Functions to check performance of distribution and quantile
functions. Applying the distribution function followed by the quantile
function to a set of numbers should reproduce the original set of
numbers. Likewise applying the quantile function followed by the
distribution function to numbers in the range (0,1) should produce the
original numbers.
Character. The root name of the distribution to be tested.
qs
Numeric. Set of quantiles to which quantile function then
distribution function will be applied. See Details.
n
Numeric. Number of values to be sampled from the
distribution. See Details.
x
Numeric. Values at which the distribution function is to be
evaluated. If NULL values are drawn at random from the
distribution.
intTol
Value of rel.tol and hence abs.tol in calls
to integrate. See integrate.
uniTol
Value of tol in calls to uniroot. See
uniroot.
method
Character. If "spline" quantiles are found from a
spline approximation to the distribution function. If
"integrate", the distribution function used is always obtained
by integration.
...
Additional arguments to allow specification of the
parameters of the distribution.
Details
inversionTestpq takes a sample from the specified distribution
of size n then applies the distribution function, followed by
the quantile function.
inversionTestqp applies the quantile function, followed by
the distribution function to the set of quantiles specified by
qs.
In both cases the starting and ending values should be the same.

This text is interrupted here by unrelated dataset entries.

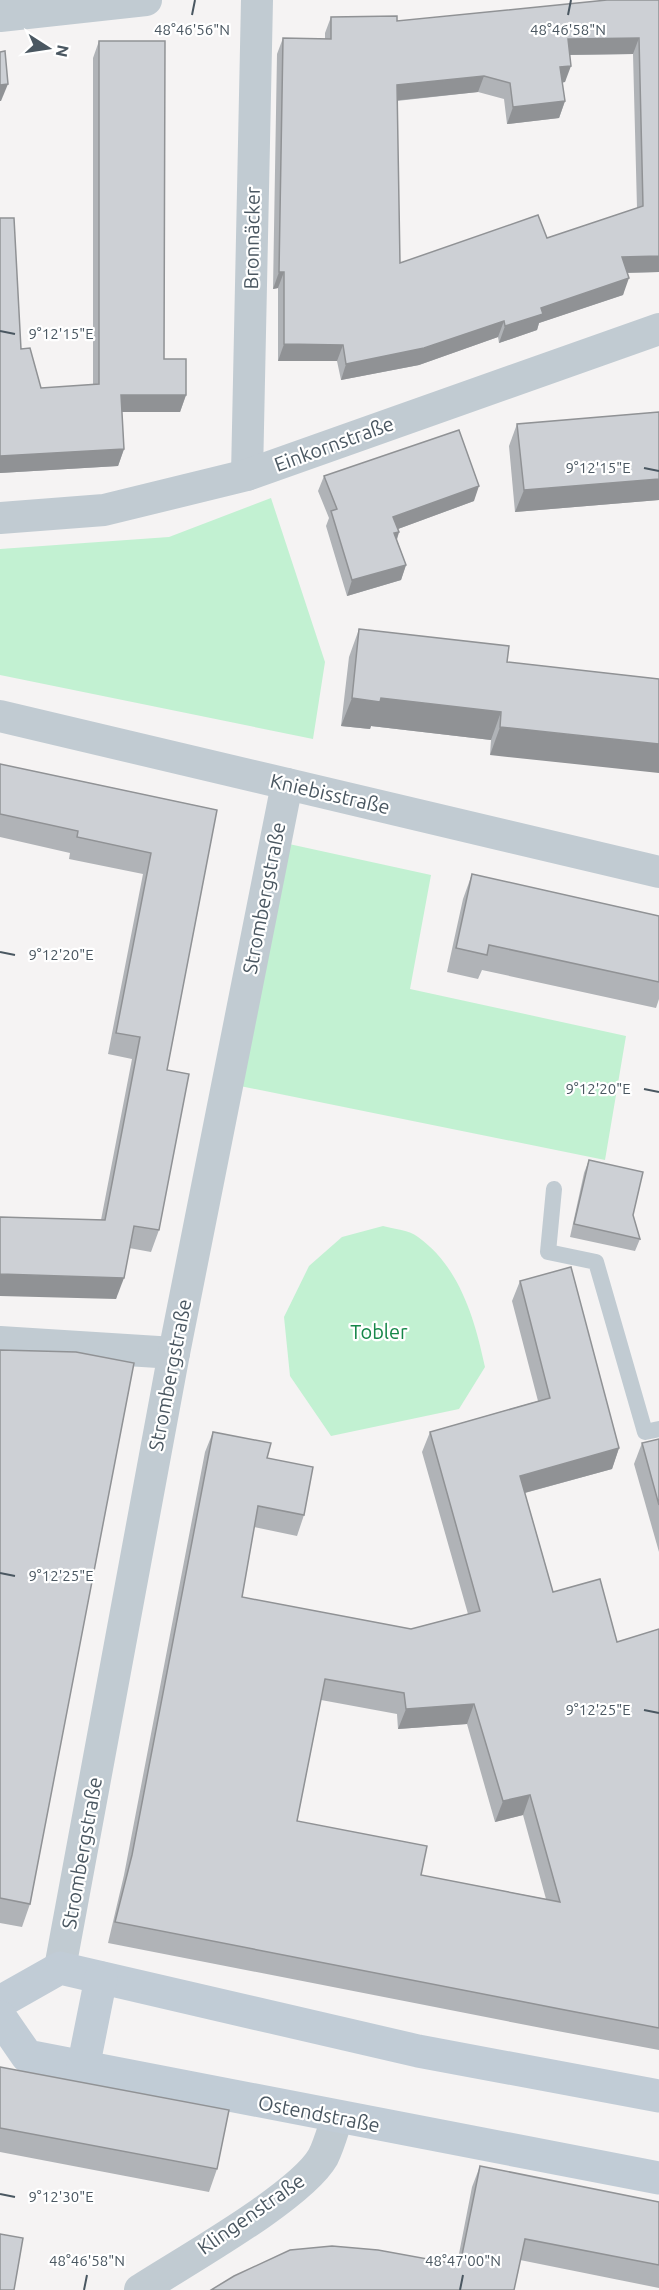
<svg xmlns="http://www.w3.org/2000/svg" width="659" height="2290" font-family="Ubuntu,sans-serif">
  <rect width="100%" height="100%" fill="#f5f3f3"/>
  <g fill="#c2f1d2">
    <path d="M271 498 325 662 313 739 0 675V549L169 537Z"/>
    <path d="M289 844 431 875 410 989 626 1036 605 1160 235 1085Z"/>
    <path d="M383 1226C393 1229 410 1230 418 1237 460 1267 475 1320 485 1367L459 1409 331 1436 290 1376 284 1317 309 1266 342 1237Z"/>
  </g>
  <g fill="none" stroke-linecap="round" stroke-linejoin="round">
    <path stroke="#c1cbd2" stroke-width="16" d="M554 1189 548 1252 596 1262 645 1432 659 1429"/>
    <g stroke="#c1cbd2" stroke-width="32">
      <path d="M0 16 146 0"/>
      <path d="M247 475 257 0"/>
      <path d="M0 518 104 510 247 475 659 329"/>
      <path d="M0 716 659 872"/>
      <path d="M0 1342 174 1353"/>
      <path d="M60 1968 174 1353 287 784"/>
      <path d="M140 2290C183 2262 300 2197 323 2157 329 2145 333 2130 337 2118"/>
    </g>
    <g stroke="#c1ccd6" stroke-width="33">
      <path d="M0 2002 60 1968 418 2051 659 2096"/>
      <path d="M0 2017 27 2056 659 2178"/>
      <path d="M83 2068 101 1978"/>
    </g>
  </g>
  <g fill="#b0b3b7" fill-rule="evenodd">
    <path d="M659 0V272L628 273 623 295 539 323 537 330 499 343 498 337 419 365 341 380 337 361H278V288L273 289 277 54 283 38 325 39V33L331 17 397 21ZM633 54 637 208 547 238 400 263 397 101 478 92 504 99 507 124 559 118 565 101 562 83 565 82 570 55Z"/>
    <path d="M99 41 164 359 186 395 180 412H122L124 449 118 466 0 473V218L21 349 41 388 93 385V58Z"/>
    <path d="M659 412V500L515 512 509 446 517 424Z"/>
    <path d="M324 476 474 501 398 529 399 532 397 540 406 565 401 580 347 596 326 526 329 518 318 491Z"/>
    <path d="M359 629 507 662 659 679 490 755 491 740 371 726 370 729 341 726 349 657Z"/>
    <path d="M0 764 217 810 167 1070 159 1230 151 1252 129 1248 116 1299 101 1220 132 1059 108 1054 143 874 69 859 70 853 0 837Z"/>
    <path d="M472 874 659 916V999L656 1008 482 970 478 979 447 972 463 899Z"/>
    <path d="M589 1160 633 1215 640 1239 635 1251 570 1237 584 1173Z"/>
    <path d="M520 1281 619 1448 612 1469 525 1493 553 1592 617 1642 659 1629V2050L552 2030 108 1943 124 1875 205 1452 213 1432 267 1458 304 1515 297 1536 254 1527 242 1597 411 1629 468 1614 422 1452 430 1432 538 1401 512 1301ZM321 1700 397 1714 398 1729 467 1724 495 1822 523 1815 546 1899 421 1875 297 1821Z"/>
    <path d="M0 1350 30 1904 22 1927 0 1923Z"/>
    <path d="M659 1439V1552L634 1464 642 1443Z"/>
    <path d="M0 2067 217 2169 209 2192 0 2152Z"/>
    <path d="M480 2166 659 2202V2288L520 2260 514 2290 457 2264 472 2187Z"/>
  </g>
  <g fill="#909295">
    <path d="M639 38 633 54 562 55 568 39Z"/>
    <path d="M571 66 565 82 554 83 560 67Z"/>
    <path d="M484 76 478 92 391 101 397 85Z"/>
    <path d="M8 84 1 101H0V85Z"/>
    <path d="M565 101 559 118 507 124 513 107Z"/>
    <path d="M659 256V272L616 273 622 257Z"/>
    <path d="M279 272H284L278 288 273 289Z"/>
    <path d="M629 278 623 295 539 323 537 330 499 343 505 326 541 308Z"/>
    <path d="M504 321 498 337 419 365 341 380 346 364Z"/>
    <path d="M284 344 343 345 337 361H278Z"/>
    <path d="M121 395H186L180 412H115Z"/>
    <path d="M124 449 118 466 0 473V456Z"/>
    <path d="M659 479V500L515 512 524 490Z"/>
    <path d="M479 486 474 501 387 533 393 517Z"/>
    <path d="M399 532 394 547V533Z"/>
    <path d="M406 565 401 580 347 596 352 580Z"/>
    <path d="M352 698H381L501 712 491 740 371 726 370 729 341 726Z"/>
    <path d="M500 727 659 744V773L490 755Z"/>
    <path d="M0 1274 124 1278 116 1299 0 1296Z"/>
    <path d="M619 1448 612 1469 513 1496 520 1476Z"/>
    <path d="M474 1704 467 1724 398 1729 406 1709Z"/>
    <path d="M530 1795 523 1815 495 1822 503 1801Z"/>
  </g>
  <g fill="#cdd0d5" stroke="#909295" stroke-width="1.5" fill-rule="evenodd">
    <path d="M607 0H659V256L622 257 629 278 541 308 543 314 505 326 504 321 424 348 346 364 343 345 284 344V272H279L283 38 331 39V17L397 16V21ZM639 38 643 206 547 238 538 215 400 263 397 85 484 76 510 83 513 107 565 101 560 67 571 66 568 39Z"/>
    <path d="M99 41H165L164 359H186V395H121L124 449 0 456V218H14L21 349 30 348 41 388 99 384Z"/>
    <path d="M5 51 8 84 0 85V52Z"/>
    <path d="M659 412V479L524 490 517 424Z"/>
    <path d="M459 430 479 486 393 517 399 532 394 533 406 565 352 580 331 511 337 509 324 476Z"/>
    <path d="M359 629 509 646 507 662 659 679V744L500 727 501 712 381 698 380 702 352 698Z"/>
    <path d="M0 764 217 810 167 1070 189 1074 159 1230 134 1226 124 1278 0 1274V1217L105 1220 140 1037 116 1033 151 853 77 837 78 831 0 814Z"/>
    <path d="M472 874 659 916V982L489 945 487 955 456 948Z"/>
    <path d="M589 1160 643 1172 633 1215 640 1239 574 1224Z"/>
    <path d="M571 1267 619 1448 520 1476 553 1592 600 1579 617 1642 659 1629V2028L560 2009 115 1922 132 1855 213 1432 271 1443 267 1458 313 1467 304 1515 258 1506 242 1597 411 1629 480 1611 430 1432 550 1398 520 1281ZM325 1679 404 1693 406 1709 474 1704 503 1801 530 1795 560 1902 421 1875 427 1846 297 1821Z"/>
    <path d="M0 1350 76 1352 134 1363 30 1904 0 1898Z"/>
    <path d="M659 1439V1505L642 1443Z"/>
    <path d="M0 2067 229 2110 217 2169 0 2128Z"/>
    <path d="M480 2166 659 2202V2265L525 2239 514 2290H211L234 2276 290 2250 332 2246 378 2250 460 2265Z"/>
    <path d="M0 2234 23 2238 14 2290H0Z"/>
  </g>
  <path fill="none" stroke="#4a5761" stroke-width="2" d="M192 15 195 0M568 15 571 0M0 331 15 334M644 468 659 471M0 952 15 955M644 1089 659 1092M0 1573 15 1576M644 1710 659 1713M0 2194 15 2197M84 2290 87 2275M460 2290 463 2275"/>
  <g text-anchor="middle" stroke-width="4.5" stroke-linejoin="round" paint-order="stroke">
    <g font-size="20" fill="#4a5761" stroke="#fff">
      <text transform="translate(252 238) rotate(-89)" y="7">Bronnäcker</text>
      <text transform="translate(334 444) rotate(-20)" y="7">Einkornstraße</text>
      <text transform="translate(330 794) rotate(13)" y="7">Kniebisstraße</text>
      <text transform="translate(264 898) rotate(-79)" y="7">Strombergstraße</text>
      <text transform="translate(170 1375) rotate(-79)" y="7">Strombergstraße</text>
      <text transform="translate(82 1853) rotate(-80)" y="7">Strombergstraße</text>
      <text transform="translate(319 2114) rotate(11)" y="7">Ostendstraße</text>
      <text transform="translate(251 2214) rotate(-35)" y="7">Klingenstraße</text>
    </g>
    <g font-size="20" fill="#168749" stroke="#fff">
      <text x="379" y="1339">Tobler</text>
    </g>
  </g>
  <g font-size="15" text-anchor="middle" fill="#4a5761" stroke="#fff" stroke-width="4.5" stroke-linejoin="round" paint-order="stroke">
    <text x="192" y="35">48°46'56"N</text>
    <text x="568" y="35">48°46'58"N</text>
    <text x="61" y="339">9°12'15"E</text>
    <text x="598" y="473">9°12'15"E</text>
    <text x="61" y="960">9°12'20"E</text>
    <text x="598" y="1094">9°12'20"E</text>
    <text x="61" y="1581">9°12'25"E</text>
    <text x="598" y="1715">9°12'25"E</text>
    <text x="61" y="2202">9°12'30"E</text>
    <text x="87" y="2266">48°46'58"N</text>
    <text x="463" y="2266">48°47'00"N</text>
  </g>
  <g transform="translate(48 48) rotate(102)" stroke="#ffffff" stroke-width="4.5" paint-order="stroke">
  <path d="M0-4.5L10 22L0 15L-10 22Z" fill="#4a5761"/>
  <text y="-9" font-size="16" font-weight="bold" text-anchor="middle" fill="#4a5761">N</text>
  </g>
</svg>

These tests are used in base R to check the standard distribution
functions. The code may be found in the file d-p-q-r.tests.R in
the tests directory.
Value
inversionTestpq returns a list with components:
qpx
Numeric. The result of applying the distribution function
(‘p’ function) then the quantile function (‘q’ function) to
the randomly generated set of x values.
x
Numeric. The set of x values generated by the ‘r’
function.
diffs
Numeric. The differences qpx minus x.
n
Numeric. Number of values sampled from the distribution.
inversionTestqp returns a list with components:
pqqs
Numeric. The result of applying the quantile function
(‘q’ function) then the distribution function (‘p’ function) to
the quantiles qs.